Ryu Borim, Kim Nari, Heo Eunyoung, Yoo Sooyoung, Lee Keehyuck, Hwang Hee, Kim Jeong-Whun, Kim Yoojung, Lee Joongseek, Jung Se Young
Office of eHealth Research and Business, Seoul National University Bundang Hospital, Seongnam, Republic Of Korea.
Department of Family Medicine, Seoul National University Bundang Hospital, Seongnam, Republic Of Korea.
J Med Internet Res. 2017 Dec 7;19(12):e401. doi: 10.2196/jmir.8867.
Personal health record (PHR)-based health care management systems can improve patient engagement and data-driven medical diagnosis in a clinical setting.
The purpose of this study was (1) to demonstrate the development of an electronic health record (EHR)-tethered PHR app named MyHealthKeeper, which can retrieve data from a wearable device and deliver these data to a hospital EHR system, and (2) to study the effectiveness of a PHR data-driven clinical intervention with clinical trial results.
To improve the conventional EHR-tethered PHR, we ascertained clinicians' unmet needs regarding PHR functionality and the data frequently used in the field through a cocreation workshop. We incorporated the requirements into the system design and architecture of the MyHealthKeeper PHR module.

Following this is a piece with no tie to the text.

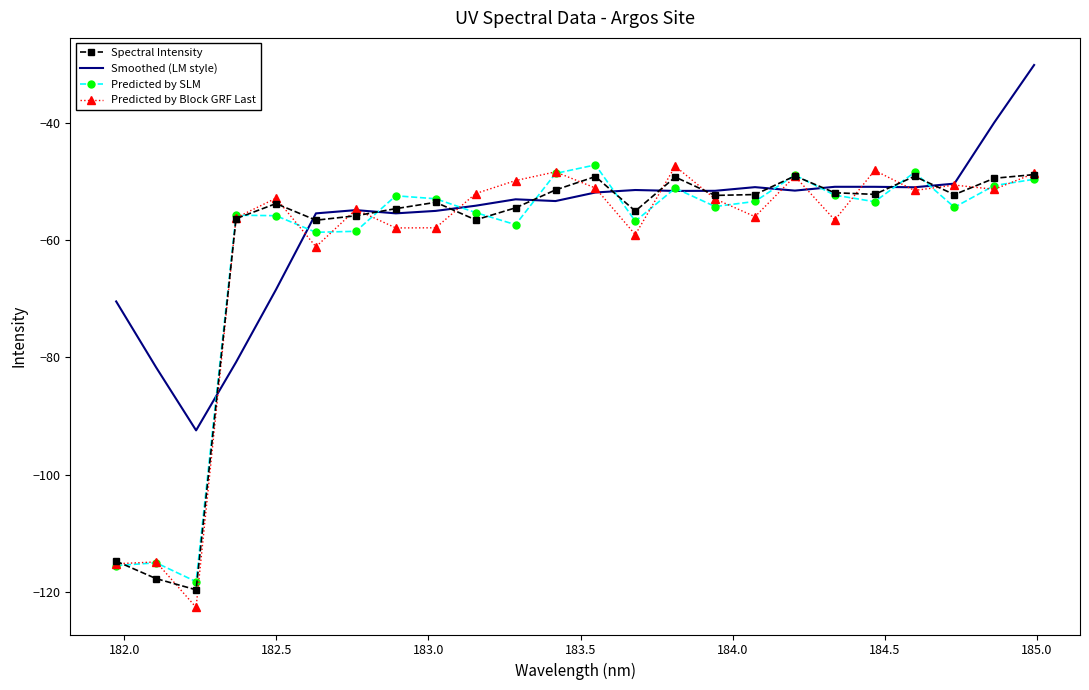

Which series has the largest total across all categories?

Smoothed (LM style)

We constructed the app and validated the effectiveness of the PHR module by conducting a 4-week clinical trial. We used a commercially available activity tracker (Misfit) to collect individual physical activity data, and developed the MyHealthKeeper mobile phone app to record participants' patterns of daily food intake and activity logs. We randomly assigned 80 participants to either the PHR-based intervention group (n=51) or the control group (n=29). All of the study participants completed a paper-based survey, a laboratory test, a physical examination, and an opinion interview. During the 4-week study period, we collected health-related mobile data, and study participants visited the outpatient clinic twice and received PHR-based clinical diagnosis and recommendations.

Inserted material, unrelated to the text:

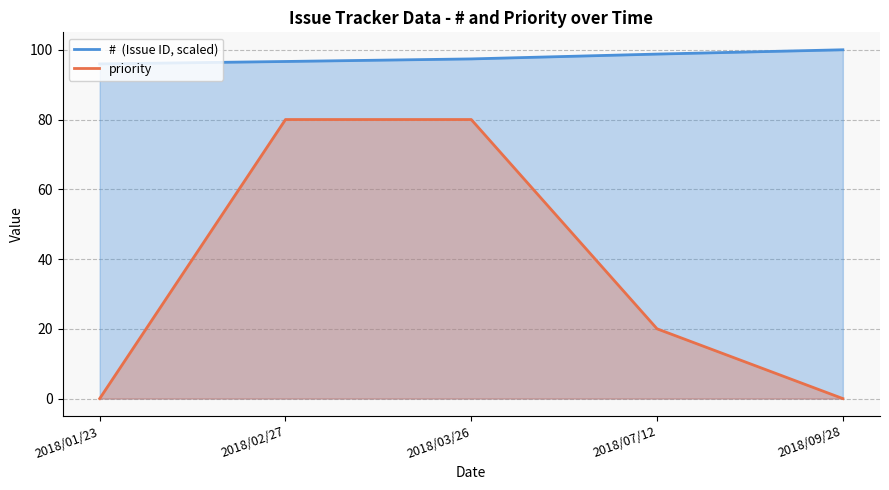

What is the value of the priority point at the 2nd from the left?

80.0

A total of 68 participants (44 in the intervention group and 24 in the control group) completed the study. The PHR intervention group showed significantly higher weight loss than the control group (mean 1.4 kg, 95% CI 0.9-1.9; P<.001) at the final week (week 4). In addition, triglyceride levels were significantly lower by the end of the study period (mean 2.59 mmol/L, 95% CI 17.6-75.8; P=.002).
We developed an innovative EHR-tethered PHR system that allowed clinicians and patients to share lifelog data. This study shows the effectiveness of a patient-managed and clinician-guided health tracker system and its potential to improve patient clinical profiles.

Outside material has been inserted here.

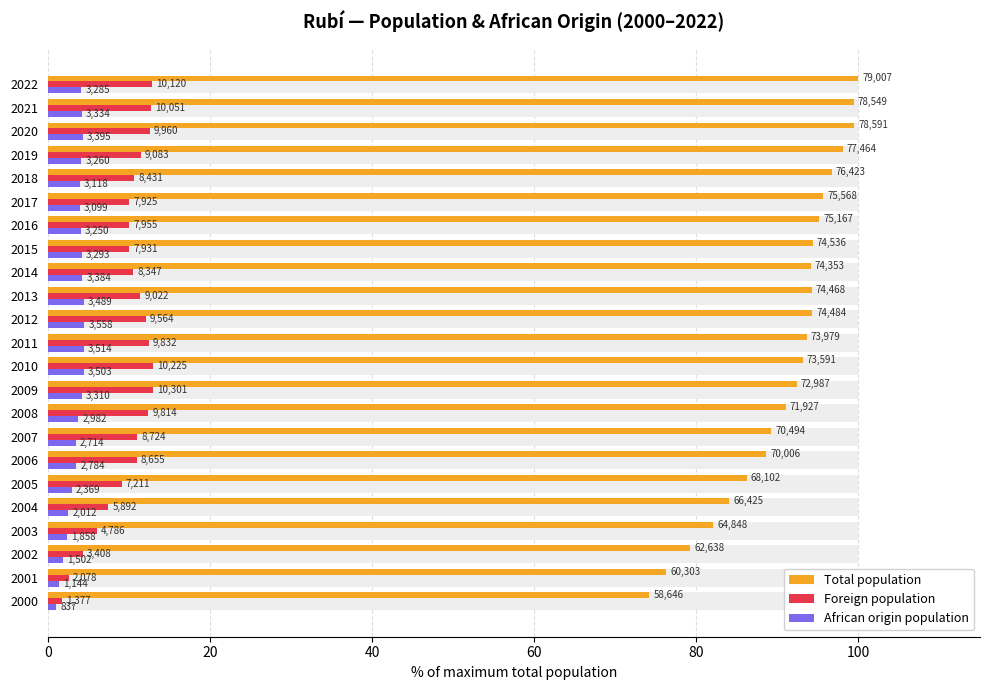

How many bars are there in each group?

3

ClinicalTrials.gov NCT03200119; https://clinicaltrials.gov/ct2/show/NCT03200119 (Archived by WebCite at http://www.webcitation.org/6v01HaCdd).
基于个人健康记录(PHR)的医疗保健管理系统可以提高临床环境中患者的参与度和数据驱动的医学诊断。
本研究的目的是(1)展示一款名为MyHealthKeeper的电子健康记录(EHR)绑定的PHR应用程序的开发,该应用程序可以从可穿戴设备检索数据并将这些数据传输到医院EHR系统,以及(2)通过临床试验结果研究基于PHR数据驱动的临床干预的有效性。
为了改进传统的EHR绑定的PHR,我们通过一个共创研讨会确定了临床医生对PHR功能和该领域常用数据的未满足需求。我们将这些需求纳入MyHealthKeeper PHR模块的系统设计和架构中。我们构建了该应用程序,并通过进行为期4周的临床试验来验证PHR模块的有效性。我们使用一款市售的活动追踪器(Misfit)收集个人身体活动数据,并开发了MyHealthKeeper手机应用程序来记录参与者的每日食物摄入模式和活动日志。我们将80名参与者随机分为基于PHR的干预组(n = 51)或对照组(n = 29)。所有研究参与者都完成了一份纸质调查问卷、一项实验室检查、一次体格检查和一次意见访谈。在为期4周的研究期间,我们收集了与健康相关的移动数据,研究参与者两次前往门诊,并接受了基于PHR的临床诊断和建议。
共有68名参与者(干预组44名,对照组24名)完成了研究。在最后一周(第4周),PHR干预组的体重减轻明显高于对照组(平均1.4 kg,95%CI 0.9 - 1.9;P <.001)。此外,在研究期结束时,甘油三酯水平显著降低(平均2.59 mmol/L,95%CI 17.6 - 75.8;P =.002)。
我们开发了一种创新的EHR绑定的PHR系统,该系统允许临床医生和患者共享生活日志数据。本研究表明了患者管理和临床医生指导的健康追踪系统的有效性及其改善患者临床状况的潜力。